The full progression from ANN baseline to the Complex CNN, achieved entirely through architectural choices on the same training data.
| Architecture | Test Accuracy | Test Loss | Macro F1 | Category |
|---|---|---|---|---|
| ANN Baseline | 51.56% | 1.1095 | 0.51 | Baseline |
| VGG16 | 51.56% | 1.1832 | 0.52 | Transfer |
| ResNet50V2 | 55.47% | 1.0878 | 0.55 | Transfer |
| EfficientNetB0 | 60.16% | 0.9352 | 0.59 | Transfer |
| CNN Model 1 | 69.53% | 0.7483 | 0.70 | Custom CNN |
| CNN Model 2 | 75.00% | 0.6780 | 0.75 | Custom CNN |
| Complex CNN (Ours) | 82.03% | 0.5634 | 0.82 | Final Model |
Strong performance on visually distinctive emotions; predictable challenge on the Neutral/Sad boundary.
The primary confusion pair is Neutral ↔ Sad — consistent with the 3.27-point mean pixel intensity separation. Happy and Surprise dominate the diagonal with clear visual signals.
The +17.97 pp jump from ANN (51.56%) to CNN Model 1 (69.53%) on identical data quantifies the value of spatial feature detection. Understanding where features appear on a face — not merely that they exist — is the core capability.
CNN Model 2 plateaued early without batch normalization. The Complex CNN's 30-epoch continuous improvement demonstrates that batch normalization allows full exploitation of architectural depth.
VGG16, ResNet50V2, and EfficientNetB0 — containing hundreds of millions of ImageNet-trained parameters — all underperformed CNN Model 1. Pre-training on the wrong domain is as limiting as no pre-training.
A single preprocessing mismatch during EfficientNetB0 experiments caused complete model failure. Knowing each architecture's preprocessing contract is a non-trivial skill that compounds into results.
Despite 20% fewer training samples, Surprise achieves F1 0.89 — equal to Happy. Its compound visual signal (raised brows + wide eyes + open jaw) provides redundant features that remain discriminative at low resolution.
The Complex CNN's resolution of this boundary (Neutral F1: 0.75, Sad F1: 0.77) compared to CNN Model 2 (0.72, 0.63) is the key advance for the driver monitoring application — these are the two states that determine fatigue detection.
The proposed deployment is an edge-inference driver monitoring system for public transportation fleets. All inference runs locally on an embedded device mounted inside the vehicle cab. No face images leave the vehicle during normal operation.
| Component | Unit Cost | Notes |
|---|---|---|
| Raspberry Pi Camera Module 3 NoIR | $25 | IR-capable, 12MP, designed for Pi 5 |
| Raspberry Pi 5 (8GB RAM) | $80 | Sufficient for real-time CNN inference |
| Waveshare SIM7600G-H 4G LTE HAT | $50 | Cellular telemetry — event metadata only |
| Enclosure, power, mounting, alerts | $145 | Off-the-shelf components |
| Total hardware | $300 | |
| Installation | $200 | Fleet technician, one-time |
| Year 1 Total | $500/vehicle | + ~$40–50/yr ongoing (cellular + maintenance) |
128 images (32/class).
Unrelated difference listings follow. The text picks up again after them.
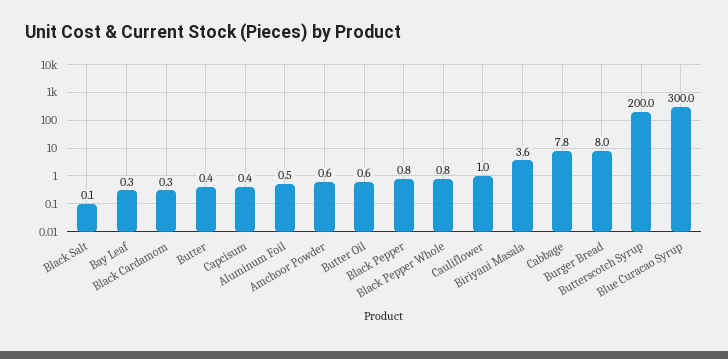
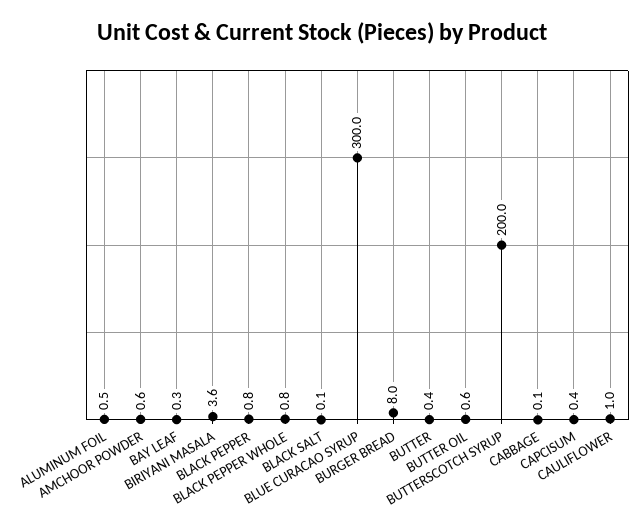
  {
    "Black Salt": 0.1,
    "Bay Leaf": 0.3,
-   "Black Cardamom": 0.3,
    "Butter": 0.4,
    "Capcisum": 0.4,
    "Aluminum Foil": 0.5,
    "Amchoor Powder": 0.6,
    "Butter Oil": 0.6,
    "Black Pepper": 0.8,
    "Black Pepper Whole": 0.8,
    "Cauliflower": 1,
    "Biriyani Masala": 3.6,
-   "Cabbage": 7.8,
+   "Cabbage": 0.1,
    "Burger Bread": 8,
    "Butterscotch Syrup": 200,
    "Blue Curacao Syrup": 300
  }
Results should be validated on a larger held-out set before production. Confidence intervals are wide at n=32.
F1 0.75/0.77 — substantially improved, but not yet sufficient for standalone safety-critical decisions. Should function as one signal among several.
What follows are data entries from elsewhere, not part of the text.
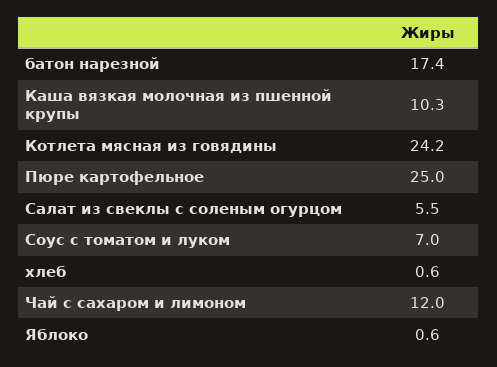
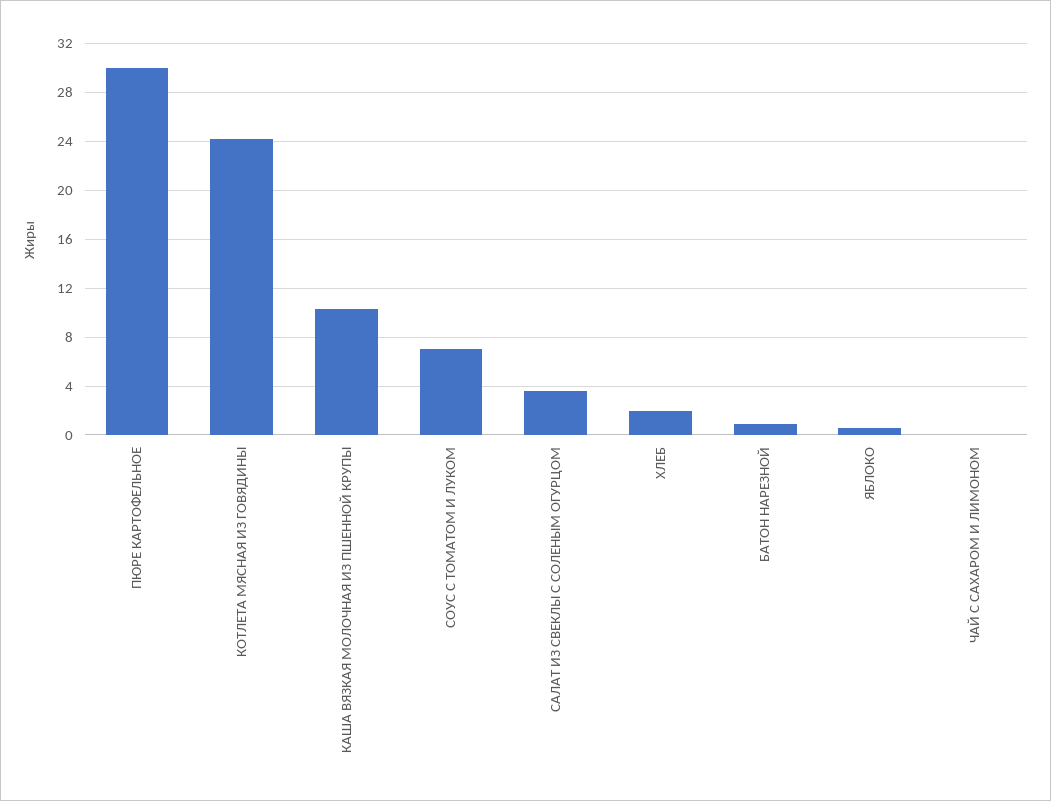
  {
-   "батон нарезной": 17.4,
+   "батон нарезной": 1,
    "Каша вязкая молочная из пшенной крупы": 10.3,
    "Котлета мясная из говядины": 24.2,
-   "Пюре картофельное": 25,
+   "Пюре картофельное": 30,
-   "Салат из свеклы с соленым огурцом": 5.5,
+   "Салат из свеклы с соленым огурцом": 3.5,
    "Соус с томатом и луком": 7,
-   "хлеб": 0.6,
+   "хлеб": 2,
-   "Чай с сахаром и лимоном": 12,
+   "Чай с сахаром и лимоном": 0,
    "Яблоко": 0.6
  }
Training data has not been independently audited across age, gender, and ethnicity. A bias audit with disaggregated metrics is required before public deployment.
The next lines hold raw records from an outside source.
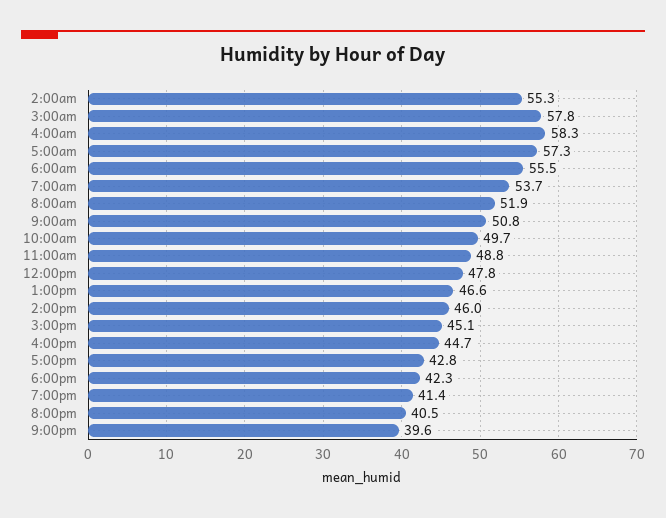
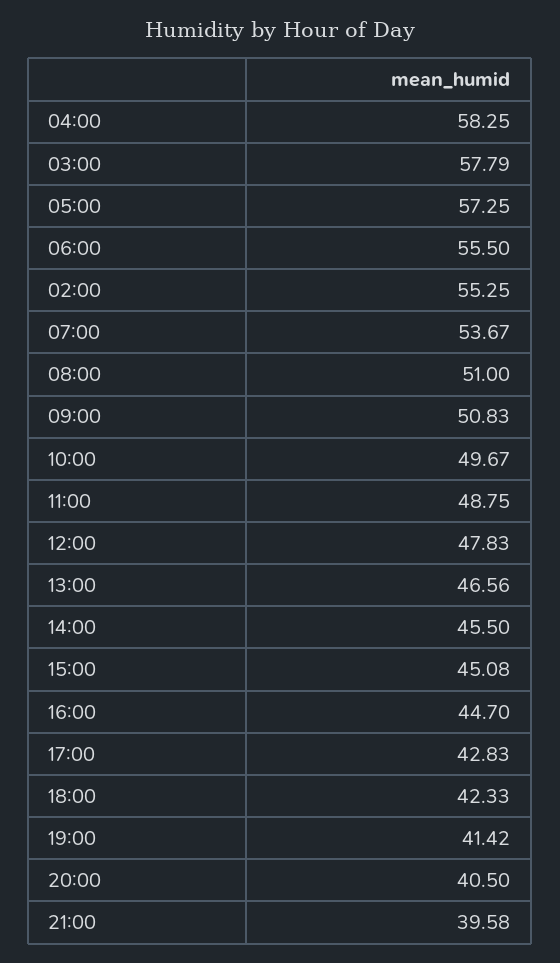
  {
    "2:00am": 55.25,
    "3:00am": 57.79,
    "4:00am": 58.25,
    "5:00am": 57.25,
    "6:00am": 55.5,
    "7:00am": 53.67,
-   "8:00am": 51.9,
+   "8:00am": 51,
    "9:00am": 50.83,
    "10:00am": 49.67,
    "11:00am": 48.75,
    "12:00pm": 47.83,
    "1:00pm": 46.56,
-   "2:00pm": 46,
+   "2:00pm": 45.5,
    "3:00pm": 45.08,
    "4:00pm": 44.7,
    "5:00pm": 42.83,
    "6:00pm": 42.33,
    "7:00pm": 41.42,
    "8:00pm": 40.5,
    "9:00pm": 39.58
  }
The model expects a pre-cropped, centered face. A separate upstream face detection step (MTCNN or OpenCV Haar Cascade) is required for video deployment.
A purpose-built convolutional neural network significantly outperforms transfer learning approaches for facial emotion recognition on domain-specific low-resolution grayscale data. The Complex CNN achieves 82.03% test accuracy and Macro F1 of 0.82 — exceeding the project target and outperforming EfficientNetB0 by 21.87 percentage points.
The model is technically deployable today as a supporting signal within a multi-sensor safety system — pending bias auditing and validation on a larger held-out dataset.